Examination of the haematological and biochemical parameters revealed statistically significant changes in the male and female animals of the high dose group (600 mg test item/kg b.w./day), which were considered as to be test item-related.

Macroscopic inspection at autopsy revealed test item related changes in the cardiac part of the stomach from 3 male animals of the intermediate dose group (200 mg IBP1-Na/kg b.w./day) and in the cardiac part of the stomach from 1 female animal of the high dose group (600 mg IBP1-Na/kg b.w./day).

Examination of the organ weights revealed a slightly statistically significant increase in the relative liver weight of the male rats of the high dose group (600 mg IBP1-Na/kg b.w./day).

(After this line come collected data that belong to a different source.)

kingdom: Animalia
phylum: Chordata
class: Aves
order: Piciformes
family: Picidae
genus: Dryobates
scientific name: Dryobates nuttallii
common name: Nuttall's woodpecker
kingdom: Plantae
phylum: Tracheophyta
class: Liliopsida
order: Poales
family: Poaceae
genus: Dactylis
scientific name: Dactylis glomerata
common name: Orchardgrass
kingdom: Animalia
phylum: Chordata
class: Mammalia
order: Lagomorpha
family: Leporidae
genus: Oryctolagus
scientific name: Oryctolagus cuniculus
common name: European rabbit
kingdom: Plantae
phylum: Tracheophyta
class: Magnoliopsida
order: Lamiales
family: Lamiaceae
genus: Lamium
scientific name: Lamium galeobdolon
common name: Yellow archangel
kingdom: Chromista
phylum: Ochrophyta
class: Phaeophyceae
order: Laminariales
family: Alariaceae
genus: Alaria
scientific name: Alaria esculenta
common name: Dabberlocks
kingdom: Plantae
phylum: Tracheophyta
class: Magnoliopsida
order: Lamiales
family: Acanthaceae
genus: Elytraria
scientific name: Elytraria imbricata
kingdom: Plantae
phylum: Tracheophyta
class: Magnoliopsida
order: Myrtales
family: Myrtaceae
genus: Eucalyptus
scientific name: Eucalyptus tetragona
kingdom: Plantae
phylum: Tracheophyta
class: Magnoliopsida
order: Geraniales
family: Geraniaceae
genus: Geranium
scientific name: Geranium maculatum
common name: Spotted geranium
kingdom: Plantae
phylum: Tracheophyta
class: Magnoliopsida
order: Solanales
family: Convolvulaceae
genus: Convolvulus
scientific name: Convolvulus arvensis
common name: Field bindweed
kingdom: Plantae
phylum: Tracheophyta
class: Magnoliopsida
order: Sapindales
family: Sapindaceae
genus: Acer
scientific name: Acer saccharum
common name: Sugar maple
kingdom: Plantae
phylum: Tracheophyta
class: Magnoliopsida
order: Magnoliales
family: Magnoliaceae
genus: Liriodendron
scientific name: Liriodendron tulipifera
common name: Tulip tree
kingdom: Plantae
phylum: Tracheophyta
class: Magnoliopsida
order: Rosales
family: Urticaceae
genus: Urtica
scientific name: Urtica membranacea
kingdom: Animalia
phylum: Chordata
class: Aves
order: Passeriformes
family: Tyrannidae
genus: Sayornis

The histopathological examination revealed test item related changes in the forestomach from male and female rats of the intermediate and the high dose group (200 and 600 mg IBP1-Na/kg b.w./day) in form of hyperplasia and hyperkeratosis of the squamous cell epithelium, infiltration with neutrophilic granulocytes, granulation tissue and ulcerations.

 

Additionally, a test item-related centrilobullar hepatocellular hypertrophy was noted In the liver from male and female animals of the high dose group (600 mg IBP1-Na/kg b.w./day).

 

Effects on reproduction parameters and organs

No test item-related influence was noted on the reproduction parameters and organs in any treatment group.

The qualitative sperm staging revealed no test item-related spermatogenic changes.

 

Effects on the development of the F1 offspring (pups)

A non-statistically significant reduction in mean litter weight of approximately 6% to 9% was noted on lactation day 1 and 4 for the male and female pups of the high dose group (600 mg IBP1-Na/kg b.w./day), which is regarded to be test item-related.

No test item related influence was noted on the survival rate of the pups.

 

The following no-observed-effect levels were established for systemic effects:

Effects on the F0-generation

NOAEL (no-observed-adverse-effect level): 200 mg IBP1-Na/kg b.w./day, p.o.

 

Effects on reproduction

NOAEL (no-observed-adverse-effect level): 600 mg IBP1-Na/kg b.w./day, p.o.

Applicant's summary and conclusion

Conclusions:

NOAEL (no-observed-adverse-effect level): 200 mg test item/kg b.w./day, p.o. based on systemic effects and 600 mg/kg bw/d based on toxicity to reproduction.

Remark: The test solution contains NaOH due to the production method.

Executive summary:

The test was performed according to OECD guideline 422 under GLP compliance. The test substance was administered orally to rats at dose levels of 60, 200 or 600 mg test item/kg b.w./day.

The following no-observed-effect levels were established for systemic effects: NOAEL (no-observed-adverse-effect level): 200 mg test item/kg b.w./day, p.o.

The following no-observed-effect levels were established for reproductive effects: NOAEL (no-observed-adverse-effect level): 600 mg IBP1-Na/kg b.w./day, p.o.